Arthur Cagliari unterstützt die Proteste in seinem Heimatland von Dortmund aus. Teaserbild: Arthur Cagliari / Fotos: Eros Junior.

Arthur ist 23 Jahre alt, kommt aus der brasilianischen Großstadt Sorocaba und studiert in Campinas – in der Nähe von Sao Paulo. Er studiert dort Journalistik und obwohl er seit zehn Monaten an der TU Dortmund Auslandssemester einschiebt, ist er ganz nah dran an seiner Heimat – das World Wide Web macht’s möglich. „Ich gucke jeden Tag ins Internet. Um 14 oder 15 Uhr schaue ich rein, weil dann die wichtigen Neuigkeiten kommen – wegen der Zeitverschiebung. Sobald was passiert, weiß ich Bescheid. Vor allem Facebook ist einer der wichtigsten Kanäle, über die die Proteste in die Welt getragen werden“.

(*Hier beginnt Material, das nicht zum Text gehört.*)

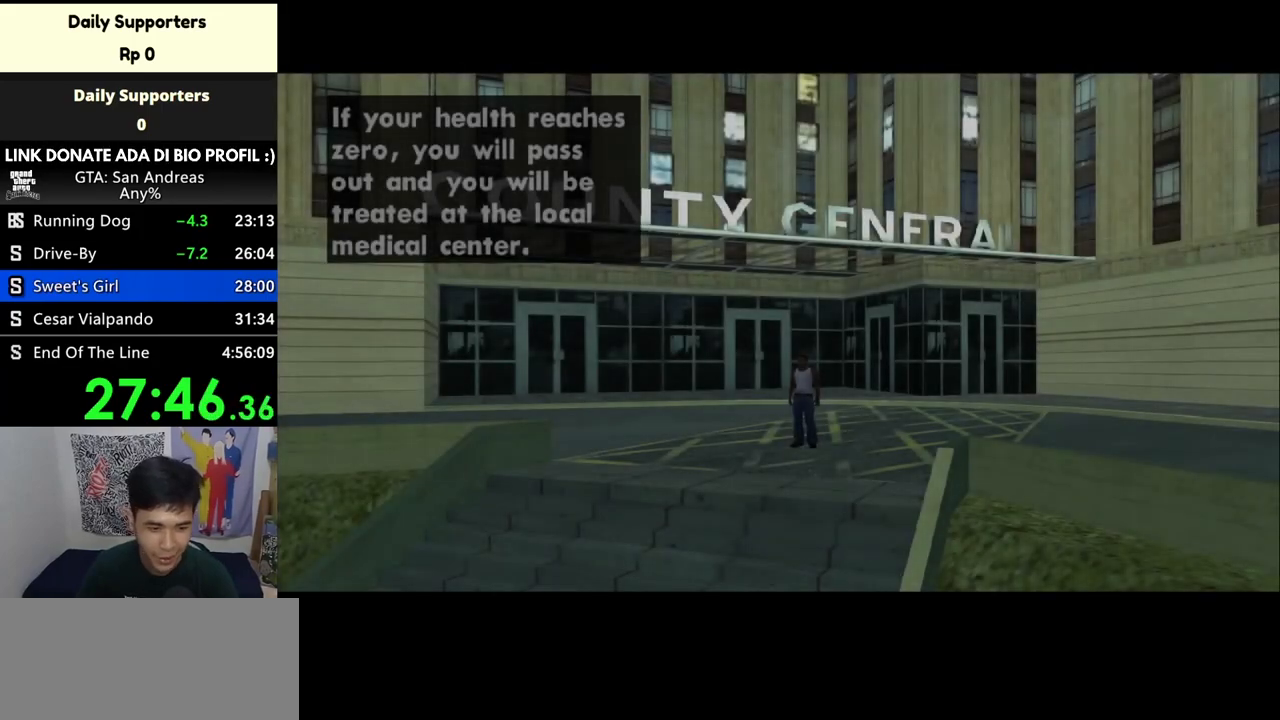
{"keys": [], "mouse": [], "events": [[100, "space", "down"], [200, "space", "up"], [300, "space", "down"], [400, "space", "up"]]}
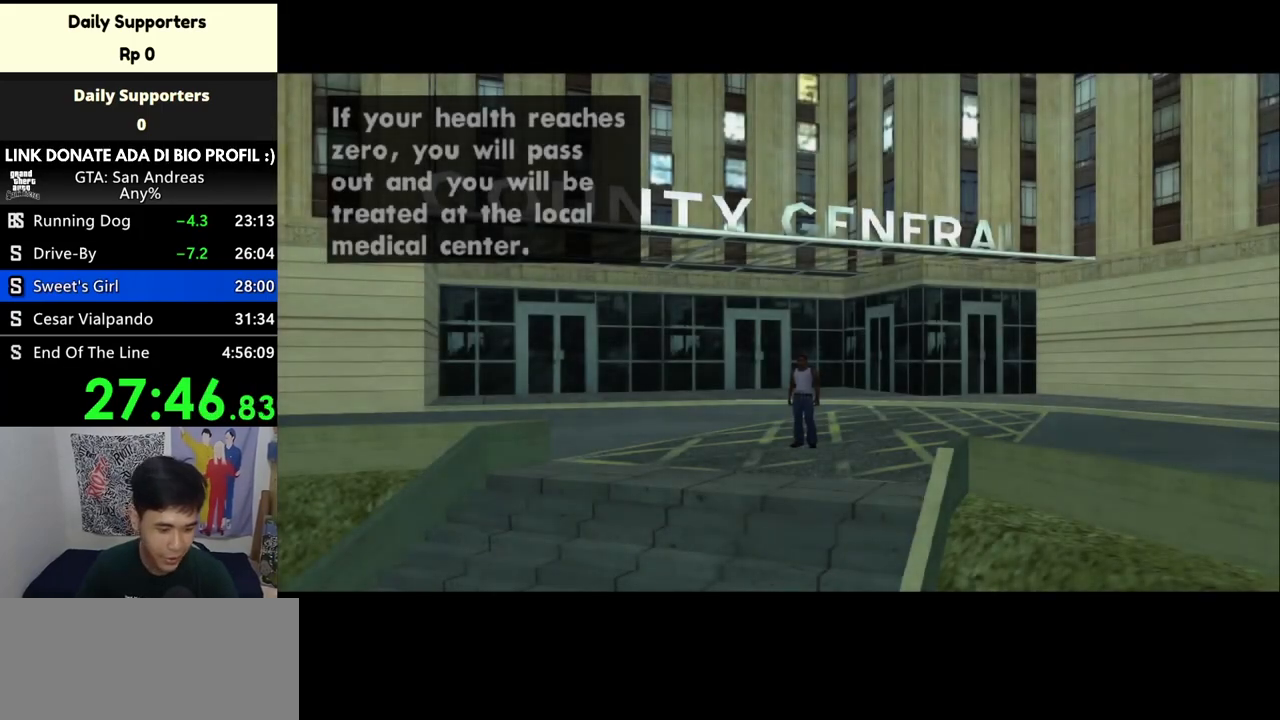
{"keys": ["a", "w"], "mouse": [], "events": [[200, "a", "down"], [200, "w", "down"], [233, "space", "down"], [267, "d", "down"], [367, "a", "up"], [367, "w", "up"], [433, "d", "up"], [433, "space", "up"], [500, "a", "down"], [500, "w", "down"]]}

Manche Leute wissen gar nicht, für was sie eigentlich auf die Straße gehen“

Brasilien ist mit 192 Millionen Einwohnern und mit einer Fläche von rund 8,5 Millionen Quadratkilometern eines der bevölkerungsreichsten und größten Länder der Welt und ist Träger des Wahlspruchs Ordem e Progresso – Ordnung und Fortschritt. Klingt nach einem sinnvollen Motto für so viele Menschen und so viel Land. Nur sind die Vorstellungen über das, was Ordnung und Fortschritt bedeutet, sehr verschieden. Während Präsidentin Dilma Rousseff beispielweise die Ticketpreise für öffentliche Verkehrsmittel als angemessen erachtet, ätzt das Volk auf der Straße dagegen.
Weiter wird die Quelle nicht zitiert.